- WHAT NEEDS TO BE DONE
Please pick out every line of the data below that contains the string "SHOPRITE" and copy each one in full. Case counts, so match only that capitalization.

###

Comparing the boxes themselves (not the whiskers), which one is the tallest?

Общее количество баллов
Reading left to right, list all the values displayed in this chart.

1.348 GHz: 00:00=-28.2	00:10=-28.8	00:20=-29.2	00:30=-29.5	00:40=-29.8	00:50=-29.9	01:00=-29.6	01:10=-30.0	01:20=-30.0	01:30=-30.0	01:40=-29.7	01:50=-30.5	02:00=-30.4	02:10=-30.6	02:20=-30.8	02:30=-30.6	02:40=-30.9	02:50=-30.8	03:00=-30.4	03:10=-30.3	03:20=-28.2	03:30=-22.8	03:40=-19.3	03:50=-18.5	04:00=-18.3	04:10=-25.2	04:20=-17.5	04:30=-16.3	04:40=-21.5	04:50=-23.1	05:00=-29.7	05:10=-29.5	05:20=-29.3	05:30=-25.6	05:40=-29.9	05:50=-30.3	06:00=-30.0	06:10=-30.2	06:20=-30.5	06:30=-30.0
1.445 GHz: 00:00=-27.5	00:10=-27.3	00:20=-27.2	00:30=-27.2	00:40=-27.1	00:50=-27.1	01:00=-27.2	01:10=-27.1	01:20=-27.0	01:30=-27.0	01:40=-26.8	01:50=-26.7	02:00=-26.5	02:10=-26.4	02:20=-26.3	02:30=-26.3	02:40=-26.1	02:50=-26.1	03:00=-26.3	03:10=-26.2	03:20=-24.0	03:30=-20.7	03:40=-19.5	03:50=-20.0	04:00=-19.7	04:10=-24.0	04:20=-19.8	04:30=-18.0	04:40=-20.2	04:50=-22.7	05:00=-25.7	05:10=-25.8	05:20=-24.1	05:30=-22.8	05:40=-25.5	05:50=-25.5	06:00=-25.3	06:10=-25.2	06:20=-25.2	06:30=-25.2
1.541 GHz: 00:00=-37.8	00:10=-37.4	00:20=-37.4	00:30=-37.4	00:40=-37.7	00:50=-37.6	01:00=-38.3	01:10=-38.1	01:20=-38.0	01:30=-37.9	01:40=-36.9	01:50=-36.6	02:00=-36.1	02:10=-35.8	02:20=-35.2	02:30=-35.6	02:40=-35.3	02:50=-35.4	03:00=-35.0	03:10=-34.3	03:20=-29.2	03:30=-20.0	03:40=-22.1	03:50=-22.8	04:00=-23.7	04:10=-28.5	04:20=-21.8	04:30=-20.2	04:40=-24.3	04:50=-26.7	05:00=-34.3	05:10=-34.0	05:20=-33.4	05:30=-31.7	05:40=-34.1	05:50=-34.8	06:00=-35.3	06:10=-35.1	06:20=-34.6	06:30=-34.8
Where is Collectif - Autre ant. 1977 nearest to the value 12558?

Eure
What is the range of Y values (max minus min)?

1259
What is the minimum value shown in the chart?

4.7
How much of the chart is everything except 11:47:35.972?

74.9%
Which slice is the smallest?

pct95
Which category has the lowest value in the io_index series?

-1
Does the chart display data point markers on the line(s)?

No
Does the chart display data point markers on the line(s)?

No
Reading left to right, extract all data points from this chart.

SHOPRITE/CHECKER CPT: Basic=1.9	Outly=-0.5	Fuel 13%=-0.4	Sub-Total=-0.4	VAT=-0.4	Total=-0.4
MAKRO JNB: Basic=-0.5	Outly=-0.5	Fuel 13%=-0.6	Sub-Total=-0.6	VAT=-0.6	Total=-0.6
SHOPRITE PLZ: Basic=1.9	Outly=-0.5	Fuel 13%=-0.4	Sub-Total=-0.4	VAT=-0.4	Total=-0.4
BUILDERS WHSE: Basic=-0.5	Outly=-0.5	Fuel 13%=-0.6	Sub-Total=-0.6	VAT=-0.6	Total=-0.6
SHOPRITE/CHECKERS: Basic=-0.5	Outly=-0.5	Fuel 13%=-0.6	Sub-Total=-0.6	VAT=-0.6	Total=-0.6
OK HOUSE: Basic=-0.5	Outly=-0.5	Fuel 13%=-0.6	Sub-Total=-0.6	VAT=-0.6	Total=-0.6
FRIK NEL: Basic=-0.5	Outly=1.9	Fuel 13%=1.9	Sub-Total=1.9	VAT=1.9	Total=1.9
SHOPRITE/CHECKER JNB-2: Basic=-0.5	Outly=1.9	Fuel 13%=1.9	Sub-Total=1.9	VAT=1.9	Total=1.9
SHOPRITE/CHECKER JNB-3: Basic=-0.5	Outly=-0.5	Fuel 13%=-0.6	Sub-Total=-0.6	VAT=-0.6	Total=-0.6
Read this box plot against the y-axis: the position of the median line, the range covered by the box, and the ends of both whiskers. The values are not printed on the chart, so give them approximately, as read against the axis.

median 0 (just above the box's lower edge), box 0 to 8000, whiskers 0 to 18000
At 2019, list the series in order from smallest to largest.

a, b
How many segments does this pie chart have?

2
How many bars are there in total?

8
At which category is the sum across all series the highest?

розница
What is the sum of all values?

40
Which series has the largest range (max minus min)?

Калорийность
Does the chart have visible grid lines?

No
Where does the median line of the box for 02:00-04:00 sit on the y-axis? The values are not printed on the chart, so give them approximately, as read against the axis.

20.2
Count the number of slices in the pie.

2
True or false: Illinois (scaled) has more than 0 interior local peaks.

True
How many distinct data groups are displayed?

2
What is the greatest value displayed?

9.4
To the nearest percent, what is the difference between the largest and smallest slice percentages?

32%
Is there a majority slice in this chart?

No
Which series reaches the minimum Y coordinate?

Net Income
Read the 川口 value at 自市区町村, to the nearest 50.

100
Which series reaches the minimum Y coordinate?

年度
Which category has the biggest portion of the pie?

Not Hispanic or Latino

###

- ANSWER TO THE PROBLEM
SHOPRITE/CHECKER CPT: Basic=1.9	Outly=-0.5	Fuel 13%=-0.4	Sub-Total=-0.4	VAT=-0.4	Total=-0.4
SHOPRITE PLZ: Basic=1.9	Outly=-0.5	Fuel 13%=-0.4	Sub-Total=-0.4	VAT=-0.4	Total=-0.4
SHOPRITE/CHECKERS: Basic=-0.5	Outly=-0.5	Fuel 13%=-0.6	Sub-Total=-0.6	VAT=-0.6	Total=-0.6
SHOPRITE/CHECKER JNB-2: Basic=-0.5	Outly=1.9	Fuel 13%=1.9	Sub-Total=1.9	VAT=1.9	Total=1.9
SHOPRITE/CHECKER JNB-3: Basic=-0.5	Outly=-0.5	Fuel 13%=-0.6	Sub-Total=-0.6	VAT=-0.6	Total=-0.6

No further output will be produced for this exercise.